#### RECORDS SUPPLIED ####

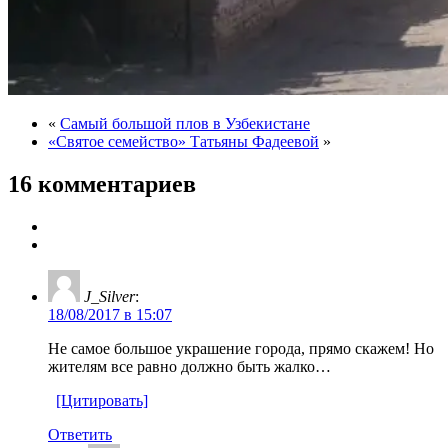
«
Самый большой плов в Узбекистане
«Святое семейство» Татьяны Фадеевой
»
16 комментариев
J_Silver
:
18/08/2017 в 15:07
Не самое большое украшение города, прямо скажем! Но
жителям все равно должно быть жалко…
[Цитировать]
Ответить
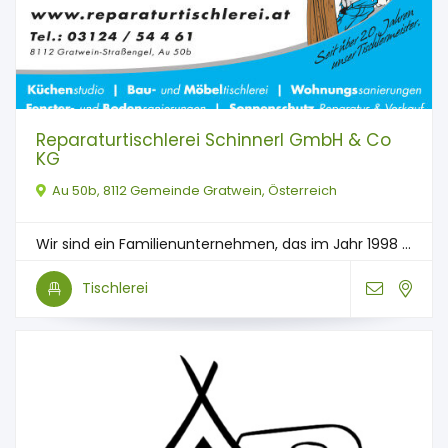
Reparaturtischlerei Schinnerl GmbH & Co
KG
Au 50b, 8112 Gemeinde Gratwein, Österreich
Wir sind ein Familienunternehmen, das im Jahr 1998 ...
Tischlerei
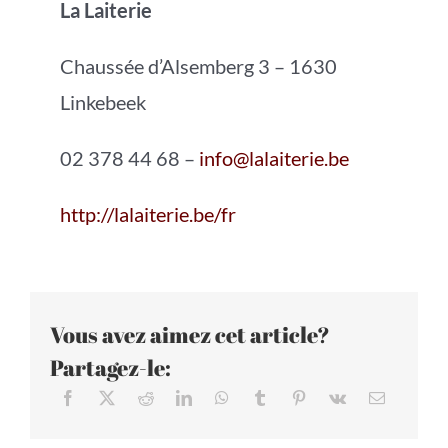
La Laiterie
Chaussée d’Alsemberg 3 – 1630
Linkebeek
02 378 44 68 –
info@lalaiterie.be
http://lalaiterie.be/fr
Vous avez aimez cet article?
Partagez-le:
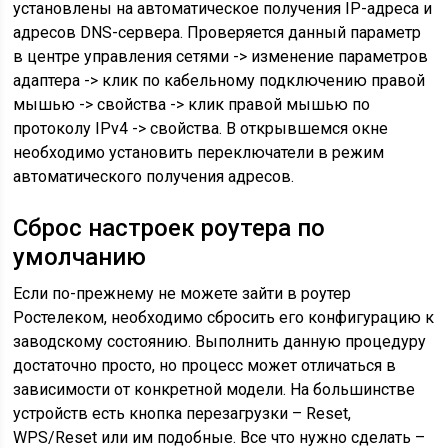
установлены на автоматическое получения IP-адреса и
адресов DNS-сервера. Проверяется данный параметр
в центре управления сетями -> изменение параметров
адаптера -> клик по кабельному подключению правой
мышью -> свойства -> клик правой мышью по
протоколу IPv4 -> свойства. В открывшемся окне
необходимо установить переключатели в режим
автоматического получения адресов.
Сброс настроек роутера по
умолчанию
Если по-прежнему не можете зайти в роутер
Ростелеком, необходимо сбросить его конфигурацию к
заводскому состоянию. Выполнить данную процедуру
достаточно просто, но процесс может отличаться в
зависимости от конкретной модели. На большинстве
устройств есть кнопка перезагрузки – Reset,
WPS/Reset или им подобные. Все что нужно сделать –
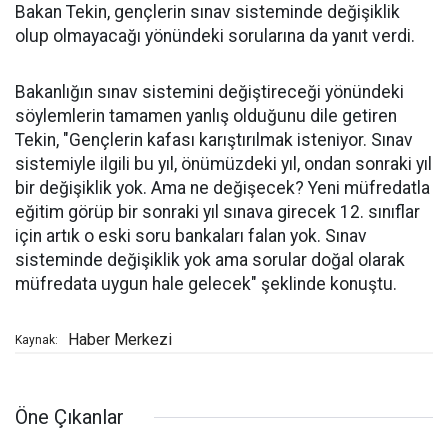
Bakan Tekin, gençlerin sınav sisteminde değişiklik
olup olmayacağı yönündeki sorularına da yanıt verdi.
Bakanlığın sınav sistemini değiştireceği yönündeki
söylemlerin tamamen yanlış olduğunu dile getiren
Tekin, "Gençlerin kafası karıştırılmak isteniyor. Sınav
sistemiyle ilgili bu yıl, önümüzdeki yıl, ondan sonraki yıl
bir değişiklik yok. Ama ne değişecek? Yeni müfredatla
eğitim görüp bir sonraki yıl sınava girecek 12. sınıflar
için artık o eski soru bankaları falan yok. Sınav
sisteminde değişiklik yok ama sorular doğal olarak
müfredata uygun hale gelecek" şeklinde konuştu.
Haber Merkezi
Kaynak:
Öne Çıkanlar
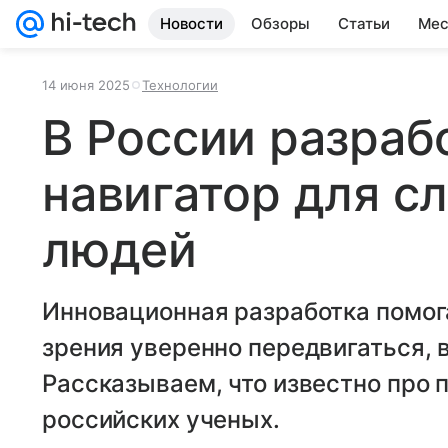
Новости
Обзоры
Статьи
Мес
14 июня 2025
Технологии
В России разраб
навигатор для с
людей
Инновационная разработка помог
зрения уверенно передвигаться, 
Рассказываем, что известно про 
российских ученых.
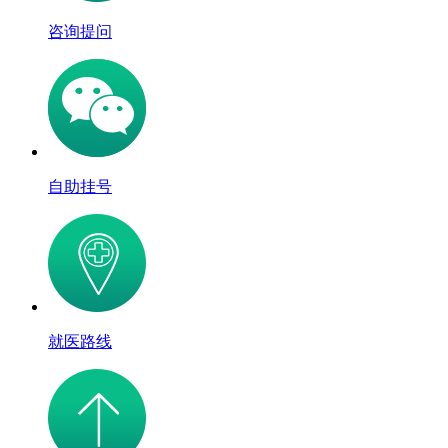
咨询提问
自助挂号
就医路线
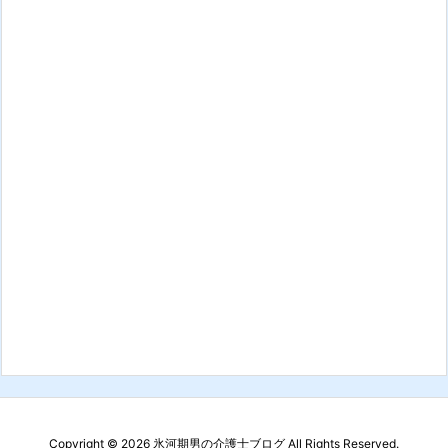
Copyright ©
2026
氷河期男の介護士ブログ
All Rights Reserved.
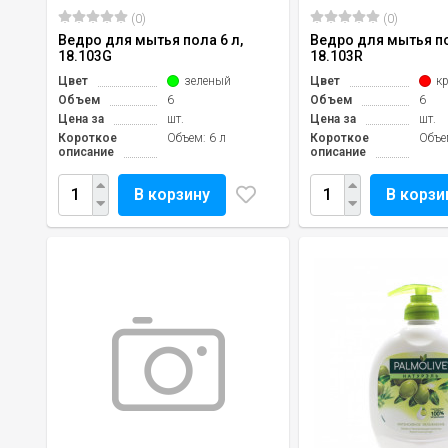
(0)
(0)
Ведро для мытья пола 6 л,
Ведро для мытья по
18.103G
18.103R
Цвет
зеленый
Цвет
к
Объем
6
Объем
6
Цена за
шт.
Цена за
шт.
Короткое
Объем: 6 л
Короткое
Объе
описание
описание
В корзину
В корзи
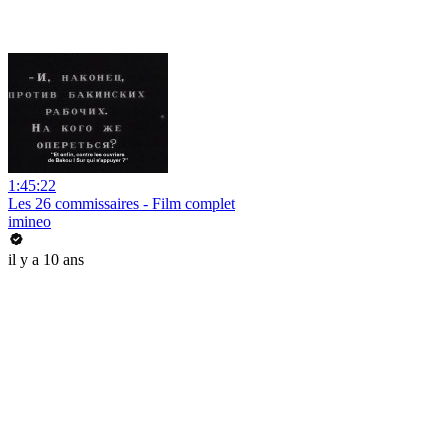
1:45:22
Les 26 commissaires - Film complet
imineo
il y a 10 ans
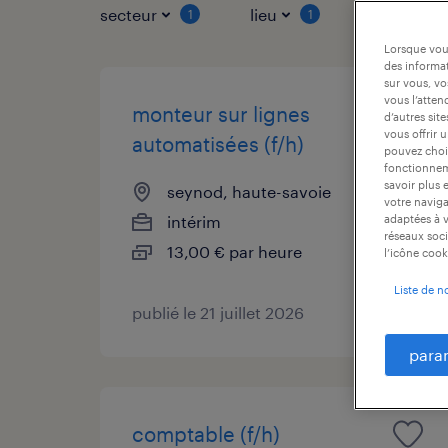
secteur
lieu
type de co
1
1
Lorsque vous
des informat
sur vous, vo
vous l’atten
monteur sur lignes
d’autres sit
vous offrir 
automatisées (f/h)
pouvez chois
fonctionneme
savoir plus 
seynod, haute-savoie
votre naviga
intérim
adaptées à v
réseaux soci
13,00 € par heure
l’icône cook
Liste de n
publié le 21 juillet 2026
para
comptable (f/h)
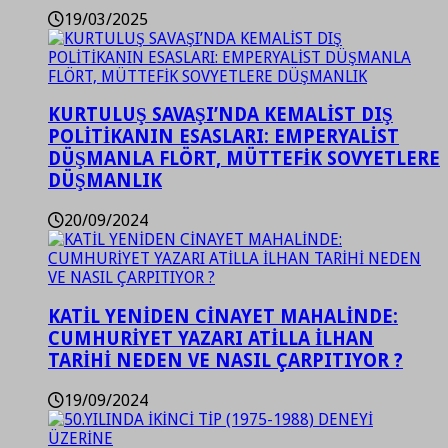
19/03/2025
KURTULUŞ SAVAŞI’NDA KEMALİST DIŞ
POLİTİKANIN ESASLARI: EMPERYALİST
DÜŞMANLA FLÖRT, MÜTTEFİK SOVYETLERE
DÜŞMANLIK
20/09/2024
KATİL YENİDEN CİNAYET MAHALİNDE:
CUMHURİYET YAZARI ATİLLA İLHAN
TARİHİ NEDEN VE NASIL ÇARPITIYOR ?
19/09/2024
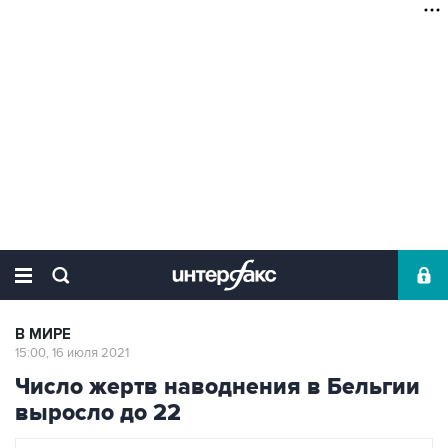
В МИРЕ
15:00, 16 июля 2021
Число жертв наводнения в Бельгии
выросло до 22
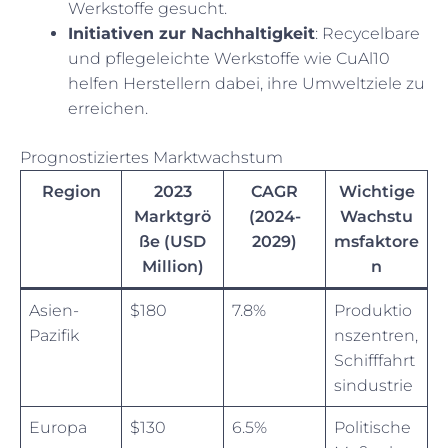
Werkstoffe gesucht.
Initiativen zur Nachhaltigkeit
: Recycelbare
und pflegeleichte Werkstoffe wie CuAl10
helfen Herstellern dabei, ihre Umweltziele zu
erreichen.
Prognostiziertes Marktwachstum
Region
2023
CAGR
Wichtige
Marktgrö
(2024-
Wachstu
ße (USD
2029)
msfaktore
Million)
n
Asien-
$180
7.8%
Produktio
Pazifik
nszentren,
Schifffahrt
sindustrie
Europa
$130
6.5%
Politische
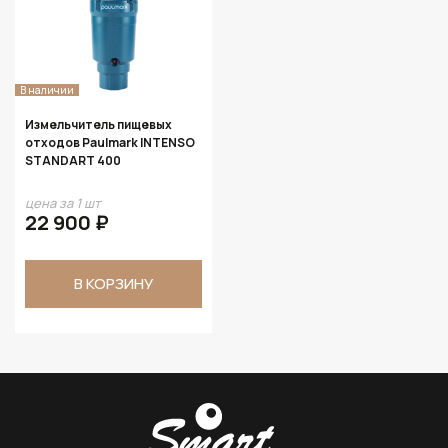
В наличии
Измельчитель пищевых
отходов Paulmark INTENSO
STANDART 400
цена за 1 шт
22 900 ₽
В КОРЗИНУ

####

→ **DIRECTIONS FOR THIS TASK**:
Only the pictures are to be left out; print every other part of the listing exactly.

→ **OUTPUT**:
«
Самый большой плов в Узбекистане
«Святое семейство» Татьяны Фадеевой
»
16 комментариев
J_Silver
:
18/08/2017 в 15:07
Не самое большое украшение города, прямо скажем! Но
жителям все равно должно быть жалко…
[Цитировать]
Ответить
Reparaturtischlerei Schinnerl GmbH & Co
KG
Au 50b, 8112 Gemeinde Gratwein, Österreich
Wir sind ein Familienunternehmen, das im Jahr 1998 ...
Tischlerei
La Laiterie
Chaussée d’Alsemberg 3 – 1630
Linkebeek
02 378 44 68 –
info@lalaiterie.be
http://lalaiterie.be/fr
Vous avez aimez cet article?
Partagez-le:
установлены на автоматическое получения IP-адреса и
адресов DNS-сервера. Проверяется данный параметр
в центре управления сетями -> изменение параметров
адаптера -> клик по кабельному подключению правой
мышью -> свойства -> клик правой мышью по
протоколу IPv4 -> свойства. В открывшемся окне
необходимо установить переключатели в режим
автоматического получения адресов.
Сброс настроек роутера по
умолчанию
Если по-прежнему не можете зайти в роутер
Ростелеком, необходимо сбросить его конфигурацию к
заводскому состоянию. Выполнить данную процедуру
достаточно просто, но процесс может отличаться в
зависимости от конкретной модели. На большинстве
устройств есть кнопка перезагрузки – Reset,
WPS/Reset или им подобные. Все что нужно сделать –
Bakan Tekin, gençlerin sınav sisteminde değişiklik
olup olmayacağı yönündeki sorularına da yanıt verdi.
Bakanlığın sınav sistemini değiştireceği yönündeki
söylemlerin tamamen yanlış olduğunu dile getiren
Tekin, "Gençlerin kafası karıştırılmak isteniyor. Sınav
sistemiyle ilgili bu yıl, önümüzdeki yıl, ondan sonraki yıl
bir değişiklik yok. Ama ne değişecek? Yeni müfredatla
eğitim görüp bir sonraki yıl sınava girecek 12. sınıflar
için artık o eski soru bankaları falan yok. Sınav
sisteminde değişiklik yok ama sorular doğal olarak
müfredata uygun hale gelecek" şeklinde konuştu.
Haber Merkezi
Kaynak:
Öne Çıkanlar
Новости
Обзоры
Статьи
Мес
14 июня 2025
Технологии
В России разраб
навигатор для с
людей
Инновационная разработка помог
зрения уверенно передвигаться, 
Рассказываем, что известно про 
российских ученых.
咨询提问
自助挂号
就医路线
Copyright ©
2026
氷河期男の介護士ブログ
All Rights Reserved.
(0)
(0)
Ведро для мытья пола 6 л,
Ведро для мытья по
18.103G
18.103R
Цвет
зеленый
Цвет
к
Объем
6
Объем
6
Цена за
шт.
Цена за
шт.
Короткое
Объем: 6 л
Короткое
Объе
описание
описание
В корзину
В корзи
1:45:22
Les 26 commissaires - Film complet
imineo
il y a 10 ans
secteur
lieu
type de co
1
1
Lorsque vous
des informat
sur vous, vo
vous l’atten
monteur sur lignes
d’autres sit
vous offrir 
automatisées (f/h)
pouvez chois
fonctionneme
savoir plus 
seynod, haute-savoie
votre naviga
intérim
adaptées à v
réseaux soci
13,00 € par heure
l’icône cook
Liste de n
publié le 21 juillet 2026
para
comptable (f/h)
19/03/2025
KURTULUŞ SAVAŞI’NDA KEMALİST DIŞ
POLİTİKANIN ESASLARI: EMPERYALİST
DÜŞMANLA FLÖRT, MÜTTEFİK SOVYETLERE
DÜŞMANLIK
20/09/2024
KATİL YENİDEN CİNAYET MAHALİNDE:
CUMHURİYET YAZARI ATİLLA İLHAN
TARİHİ NEDEN VE NASIL ÇARPITIYOR ?
19/09/2024
В МИРЕ
15:00, 16 июля 2021
Число жертв наводнения в Бельгии
выросло до 22
Werkstoffe gesucht.
Initiativen zur Nachhaltigkeit
: Recycelbare
und pflegeleichte Werkstoffe wie CuAl10
helfen Herstellern dabei, ihre Umweltziele zu
erreichen.
Prognostiziertes Marktwachstum
Region
2023
CAGR
Wichtige
Marktgrö
(2024-
Wachstu
ße (USD
2029)
msfaktore
Million)
n
Asien-
$180
7.8%
Produktio
Pazifik
nszentren,
Schifffahrt
sindustrie
Europa
$130
6.5%
Politische
В наличии
Измельчитель пищевых
отходов Paulmark INTENSO
STANDART 400
цена за 1 шт
22 900 ₽
В КОРЗИНУ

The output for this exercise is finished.